◆ TEXT PROVIDED
Bug 1791233

Summary: PCP Vector Host Overview Dashboard shows BCC datasources
Product: Red Hat Enterprise Linux 8 Reporter: Jan Kurik <jkurik>
Component: grafana-pcpAssignee: Andreas Gerstmayr <agerstmayr>
Status: CLOSED DUPLICATE QA Contact: Jan Kurik <jkurik>
Severity: medium Docs Contact:
Priority: medium    
Version: 8.2CC: agerstmayr, grafana-maint, jkurik, mgoodwin, nathans
Target Milestone: rcKeywords: Bugfix, Triaged
Target Release: ---   
Hardware: All   
OS: Linux   
Whiteboard:
Fixed In Version: Doc Type: If docs needed, set a value
Doc Text:
Story Points: ---
Clone Of: Environment:
Last Closed: 2020-05-05 12:24:53 UTC Type: Bug
Regression: --- Mount Type: ---
Documentation: --- CRM:
Verified Versions: Category: ---
oVirt Team: --- RHEL 7.3 requirements from Atomic Host:
Cloudforms Team: --- Target Upstream Version:
Embargoed:

Description Jan Kurik 2020-01-15 09:45:22 UTC
Description of problem:
The default "PCP Vector Host Overview" dashboard from "grafana-pcp" plugin shows two charts pointing to BCC datasource. IMO this dashboard should use only "Vector" datasource. If BCC datasource is not configured, then the "PCP Vector Host Overview" dashboard shows error displaying these two charts:

* Chart name: Run queue latency (us)
  Datasource query: bcc.runq.latency
* Chart name: BCC disk latency (us)

◆ PROBLEM TO SOLVE
Using the bug report above, explain why the reporter sees a problem with the two charts on the "PCP Vector Host Overview" dashboard.

◆ RECORDED INFORMATION
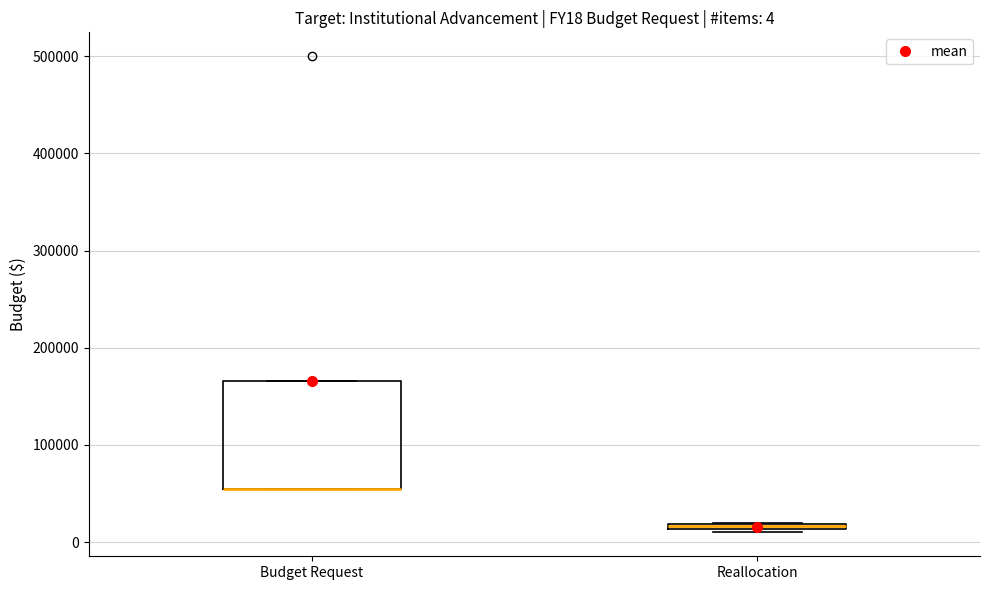

Comparing the boxes themselves (not the whiskers), which one is the tallest?

Budget Request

◆ WRITTEN REPLY
The two charts, "Run queue latency (us)" and "BCC disk latency (us)," point to the BCC datasource. If that datasource is not configured, the dashboard shows an error when displaying them, so the reporter holds that the dashboard should use only the "Vector" datasource.